Letter to the editor
To the editor:
The events of Sept. 11, 2001 have caused me to consider what is evil, and what is a hero?
Evil isn’t a scaled monster slithering through a misted swamp. It’s an ordinary looking man with too much money whose conscience died years before he did.
A hero isn’t someone who can hit 70 or 80 home runs in one season. It’s a man or woman laboring in the remains of a shattered building with tears in their eyes and a heavy heart, defying hopelessness even as they sift through its ashes.
Evil isn’t a supernatural creature in a hockey mask. It’s men and women who live for months or even years in a country knowing that they would soon be using the generosity and openness of her people as a weapon against them.

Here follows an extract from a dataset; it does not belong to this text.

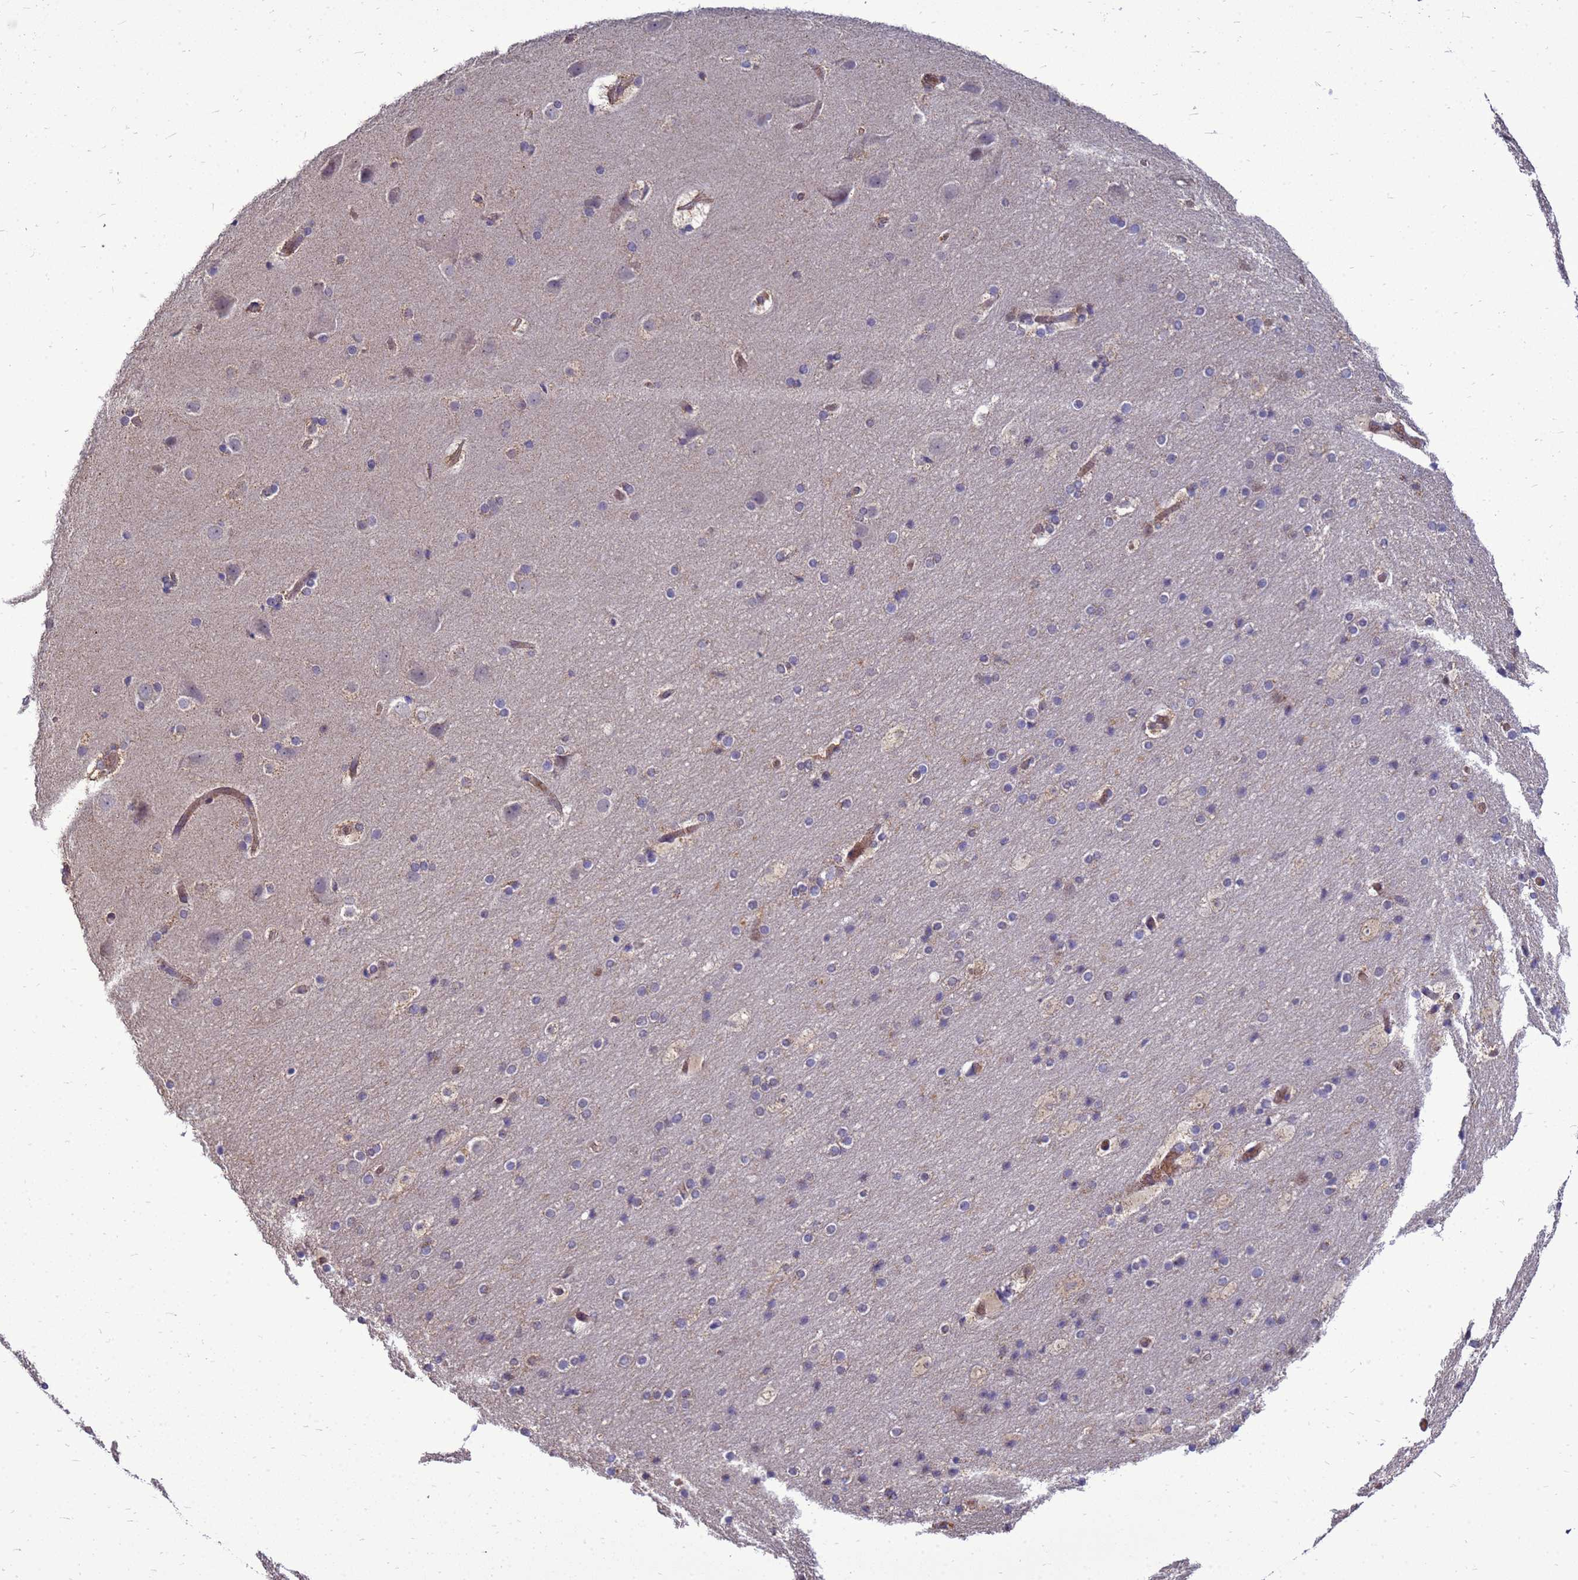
{"staining": {"intensity": "moderate", "quantity": "25%-75%", "location": "cytoplasmic/membranous"}, "tissue": "cerebral cortex", "cell_type": "Endothelial cells", "image_type": "normal", "snomed": [{"axis": "morphology", "description": "Normal tissue, NOS"}, {"axis": "topography", "description": "Cerebral cortex"}], "caption": "Immunohistochemical staining of unremarkable cerebral cortex exhibits 25%-75% levels of moderate cytoplasmic/membranous protein staining in about 25%-75% of endothelial cells. Nuclei are stained in blue.", "gene": "EIF4EBP3", "patient": {"sex": "male", "age": 57}}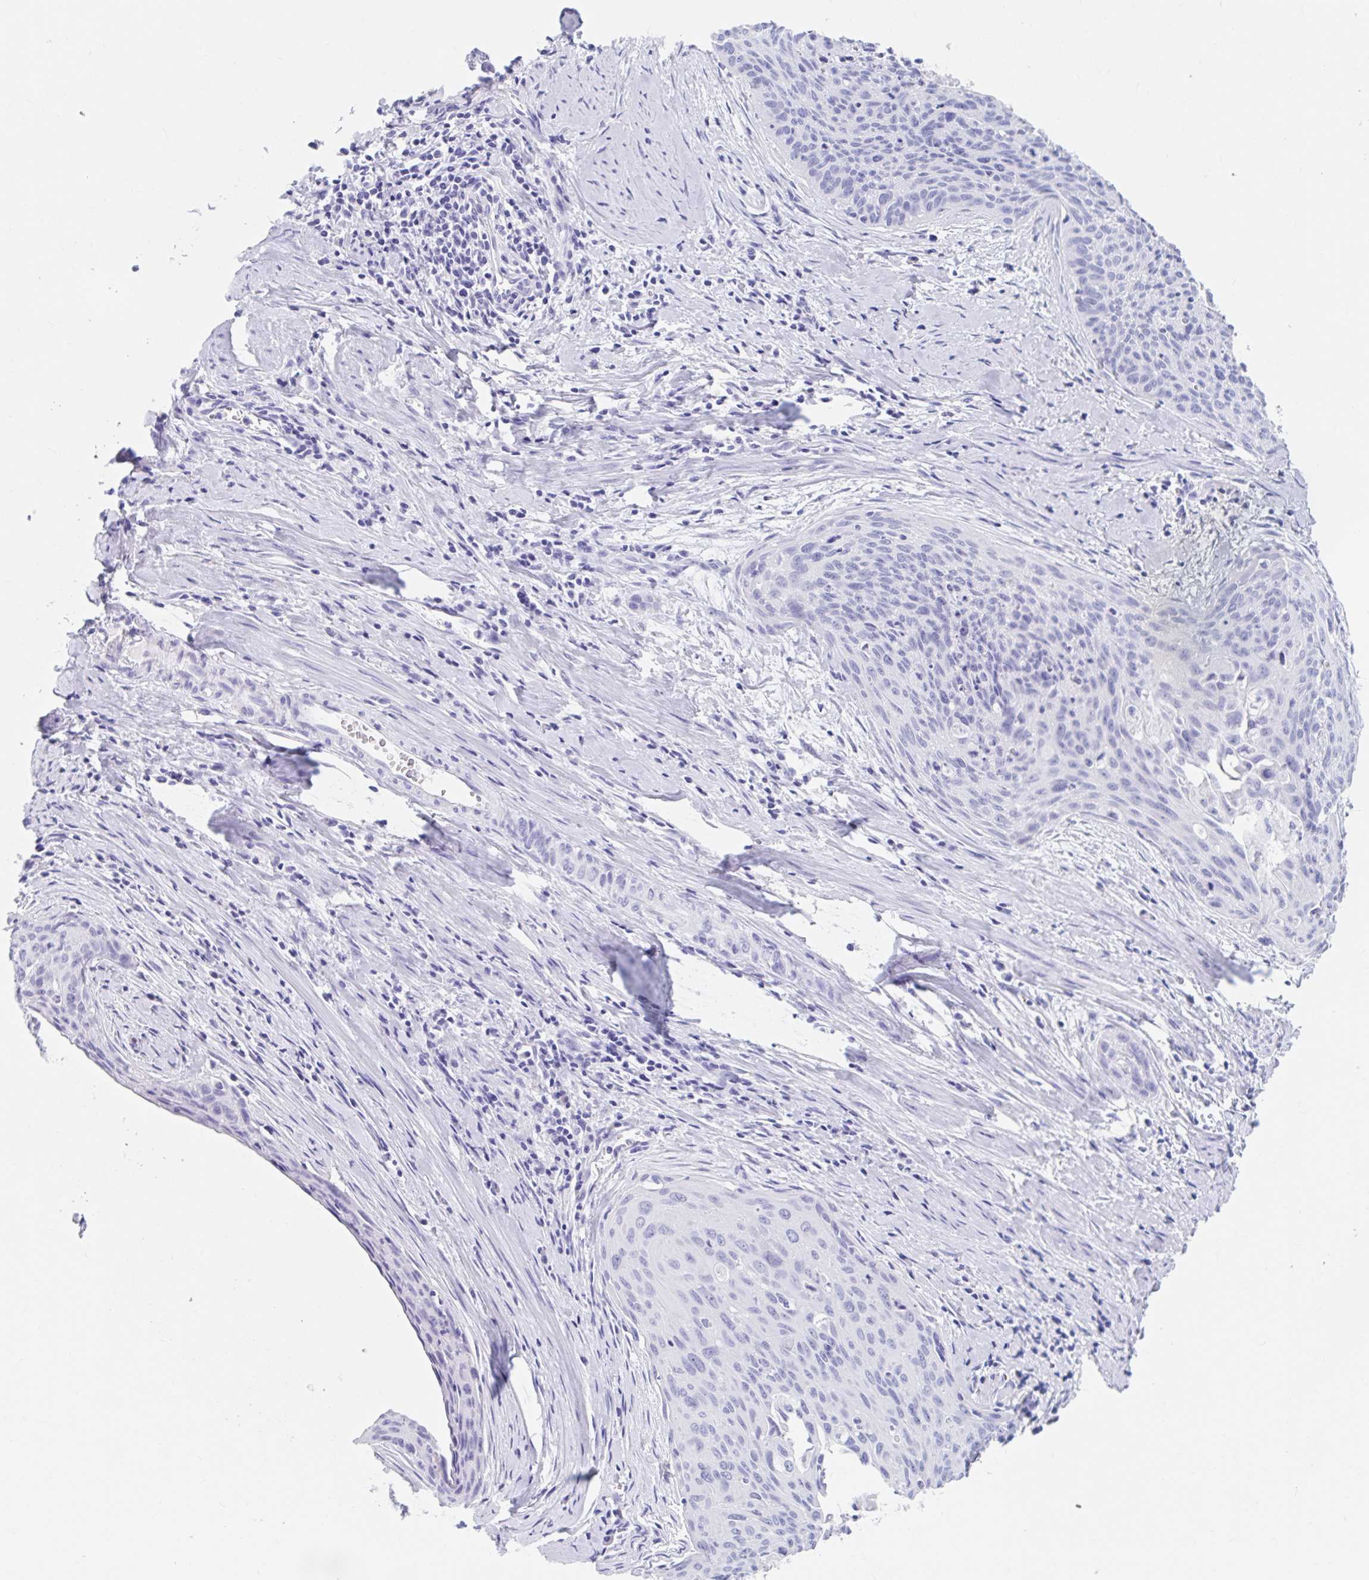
{"staining": {"intensity": "negative", "quantity": "none", "location": "none"}, "tissue": "cervical cancer", "cell_type": "Tumor cells", "image_type": "cancer", "snomed": [{"axis": "morphology", "description": "Squamous cell carcinoma, NOS"}, {"axis": "topography", "description": "Cervix"}], "caption": "High magnification brightfield microscopy of cervical cancer (squamous cell carcinoma) stained with DAB (brown) and counterstained with hematoxylin (blue): tumor cells show no significant expression.", "gene": "DPEP3", "patient": {"sex": "female", "age": 55}}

A hero isn’t driving a race car; he or she is driving a truck filled with bodies, praying for the souls of the lost, and asking God to ease the agony of those who grieve.
Evil isn’t a fairy tale witch in a pointed black hat. Evil is real. Evil has the gall to call war holy. Evil will not be enlightened if we turn the other cheek and forgive.
A hero isn’t a fairy tale knight in shining armor. Heroes are real. Hundreds of them raced into a crumbling building to save the innocent. Thousands of them lined the bloody streets of New York to save the living and return the bodies of the dead to those who loved them. And at least three heroes wrestled with evil and won. They prevented one final attack, dying to save thousands.
When your children ask, tell that evil is real, but so are heroes.